-- Begin PASSAGE GIVEN --

You drive halfway across Ontario to enter the sustainable energy sweepstakes. You arrive at the Ministry of Northern Development and Mines and the parking lot is completely jammed with BMWs.
Robinson
Dr. David Robinson


You drive halfway across Ontario to enter the sustainable energy sweepstakes. You arrive at the Ministry of Northern Development and Mines and the parking lot is completely jammed with BMWs. Minister George Smitherman has sold all the parking spots to offshore interests and numbered companies. You have just been bushwacked by the Northern Silo System of Planning.

We Northerners have just woken up to the fact that we can build a sustainable economy based on our renewable energy resources. By converting to district heating and using our nothing but waste wood, we could cut community heating costs by three-quarters. Even better, the community heating plants could also produce electricity. Then waste heat from the electric generation plant could be used to heat homes the way it’s done in Scandinavia. With low and stable heating costs many more northern communities will survive and even prosper.

You can imagine how exciting this must be for the Jim Watson, minister of Municipal Affairs and Housing. District heating and generation co-operatives would do exactly what the ministry website says it is supposed to do.

-- End PASSAGE GIVEN --

§ THE TASKS
(A) In the passage on northern renewable energy, rewrite the part that opens with the words containing "We Northerners have" and closes with "supposed to do.", replacing "Scandinavia" with "Denmark".
(B) Translate this sentence from the passage on northern renewable energy into Spanish: "Even better, the community heating plants could also produce electricity."
(C) According to the passage on northern renewable energy, by how much could converting to district heating cut community heating costs?

-- Begin EXTRACTED RECORDS --

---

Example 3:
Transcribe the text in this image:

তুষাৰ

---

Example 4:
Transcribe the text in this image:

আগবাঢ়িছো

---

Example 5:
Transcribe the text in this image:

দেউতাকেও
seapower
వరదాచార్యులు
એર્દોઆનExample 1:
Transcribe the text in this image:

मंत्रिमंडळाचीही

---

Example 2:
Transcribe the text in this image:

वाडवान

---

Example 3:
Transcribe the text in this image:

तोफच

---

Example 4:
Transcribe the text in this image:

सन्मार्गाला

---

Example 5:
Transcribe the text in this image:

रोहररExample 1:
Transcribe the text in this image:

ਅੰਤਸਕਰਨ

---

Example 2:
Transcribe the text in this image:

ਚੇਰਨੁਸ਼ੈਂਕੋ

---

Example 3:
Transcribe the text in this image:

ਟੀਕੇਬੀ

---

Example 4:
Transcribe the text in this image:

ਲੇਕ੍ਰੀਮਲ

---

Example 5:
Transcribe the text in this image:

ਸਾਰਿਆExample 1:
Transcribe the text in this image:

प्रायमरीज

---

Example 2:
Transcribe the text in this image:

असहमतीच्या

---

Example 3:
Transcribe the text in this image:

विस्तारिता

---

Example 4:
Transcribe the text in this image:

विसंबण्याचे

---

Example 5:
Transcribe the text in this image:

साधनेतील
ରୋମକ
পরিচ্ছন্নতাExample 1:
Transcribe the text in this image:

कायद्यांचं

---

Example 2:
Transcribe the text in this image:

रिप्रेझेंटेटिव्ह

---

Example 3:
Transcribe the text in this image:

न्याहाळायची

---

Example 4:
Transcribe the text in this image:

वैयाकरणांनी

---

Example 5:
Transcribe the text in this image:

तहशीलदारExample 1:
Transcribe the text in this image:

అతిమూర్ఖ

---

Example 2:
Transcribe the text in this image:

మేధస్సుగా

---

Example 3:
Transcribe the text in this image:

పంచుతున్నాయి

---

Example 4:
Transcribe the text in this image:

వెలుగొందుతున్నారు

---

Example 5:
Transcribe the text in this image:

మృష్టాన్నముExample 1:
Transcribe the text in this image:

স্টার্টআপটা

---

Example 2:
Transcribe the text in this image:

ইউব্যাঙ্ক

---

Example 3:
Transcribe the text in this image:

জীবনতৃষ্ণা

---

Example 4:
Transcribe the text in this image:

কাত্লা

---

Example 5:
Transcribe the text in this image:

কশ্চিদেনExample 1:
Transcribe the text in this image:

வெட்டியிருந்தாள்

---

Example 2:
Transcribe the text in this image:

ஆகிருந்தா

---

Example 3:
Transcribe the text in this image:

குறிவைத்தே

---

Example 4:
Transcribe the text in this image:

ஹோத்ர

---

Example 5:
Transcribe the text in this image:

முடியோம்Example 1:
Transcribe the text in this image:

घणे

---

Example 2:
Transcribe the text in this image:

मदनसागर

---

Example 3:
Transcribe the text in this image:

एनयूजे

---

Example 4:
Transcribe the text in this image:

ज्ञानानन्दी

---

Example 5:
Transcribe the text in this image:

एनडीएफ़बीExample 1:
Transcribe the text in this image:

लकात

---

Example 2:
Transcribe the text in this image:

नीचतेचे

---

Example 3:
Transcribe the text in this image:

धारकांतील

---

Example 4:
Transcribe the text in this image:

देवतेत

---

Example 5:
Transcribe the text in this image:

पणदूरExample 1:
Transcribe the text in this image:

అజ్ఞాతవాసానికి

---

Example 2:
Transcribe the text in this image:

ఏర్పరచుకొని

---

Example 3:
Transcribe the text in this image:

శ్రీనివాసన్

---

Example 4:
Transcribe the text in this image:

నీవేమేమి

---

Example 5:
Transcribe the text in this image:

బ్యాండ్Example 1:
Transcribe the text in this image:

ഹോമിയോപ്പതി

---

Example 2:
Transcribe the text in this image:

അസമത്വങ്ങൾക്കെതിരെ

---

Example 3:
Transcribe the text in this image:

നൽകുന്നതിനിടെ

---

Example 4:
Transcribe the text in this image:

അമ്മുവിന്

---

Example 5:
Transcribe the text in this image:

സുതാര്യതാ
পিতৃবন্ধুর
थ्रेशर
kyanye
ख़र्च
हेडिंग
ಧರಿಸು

-- End EXTRACTED RECORDS --

§ ANSWERS PER TASK
(A)
We Northerners have just woken up to the fact that we can build a sustainable economy based on our renewable energy resources. By converting to district heating and using our nothing but waste wood, we could cut community heating costs by three-quarters. Even better, the community heating plants could also produce electricity. Then waste heat from the electric generation plant could be used to heat homes the way it’s done in Denmark. With low and stable heating costs many more northern communities will survive and even prosper.

You can imagine how exciting this must be for the Jim Watson, minister of Municipal Affairs and Housing. District heating and generation co-operatives would do exactly what the ministry website says it is supposed to do.

(B) Mejor aún, las plantas de calefacción comunitarias también podrían producir electricidad.

(C) By three-quarters.